Programming

# Parallel Programming with Microsoft Visual Studio 2010 : Task Parallelism - Sort Examples

8/18/2011 3:49:00 PM
Sorting a collection is the one way to demonstrate task parallelism. The examples in this article sort an integer collection. As you are probably aware, there are various sorting algorithms; this section uses three different ones, to compare them and identify the quickest of the three—a race of sort algorithms!

The sort algorithms to compare are bubble sort, insertion sort, and pivot sort. In this example, the potential dependency is the integer collection, which is sorted simultaneously by different sort algorithms. This is a problem because the integer collection is being sorted in place. There are various techniques for resolving a dependency. One solution is to make copies of the shared data and provide each task with a private copy, which is the approach chosen here; each task (sort algorithm) gets a copy of the original integer collection as a parameter.

Input data:
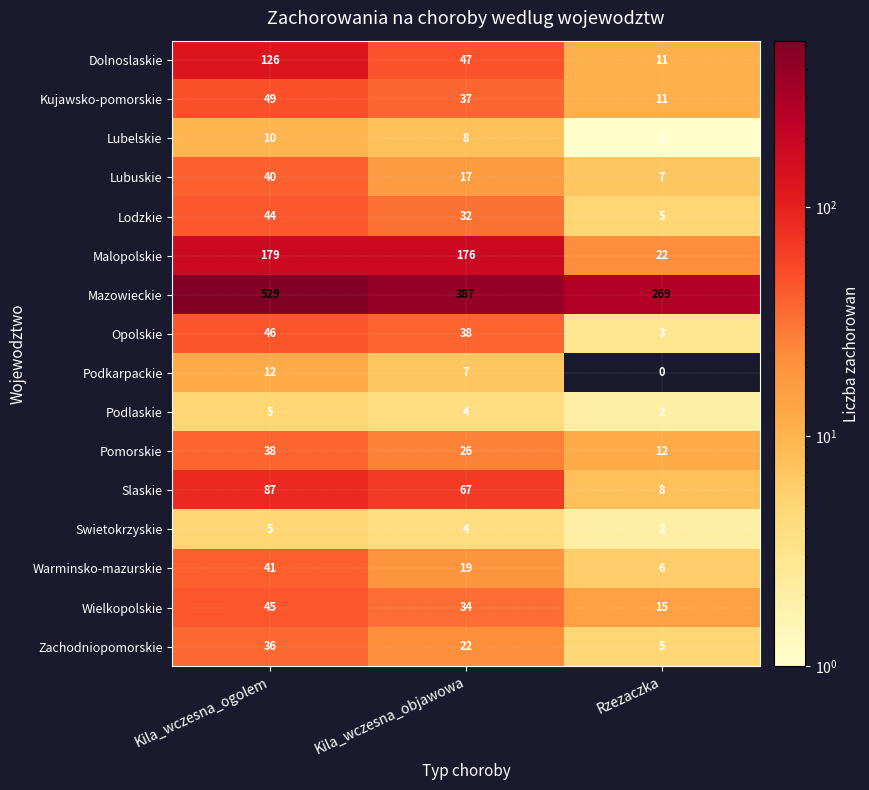

Count the Swietokrzyskie values in the range 2 to 5.

3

Your assignment: Copy the passage of the text on task parallelism from "8/18/2011 3:49:00 PM" through "of sort algorithms!", renaming "quickest" to "fastest". These lines have no connection to the text on task parallelism above.

Solution to the exercise:
8/18/2011 3:49:00 PM
Sorting a collection is the one way to demonstrate task parallelism. The examples in this article sort an integer collection. As you are probably aware, there are various sorting algorithms; this section uses three different ones, to compare them and identify the fastest of the three—a race of sort algorithms!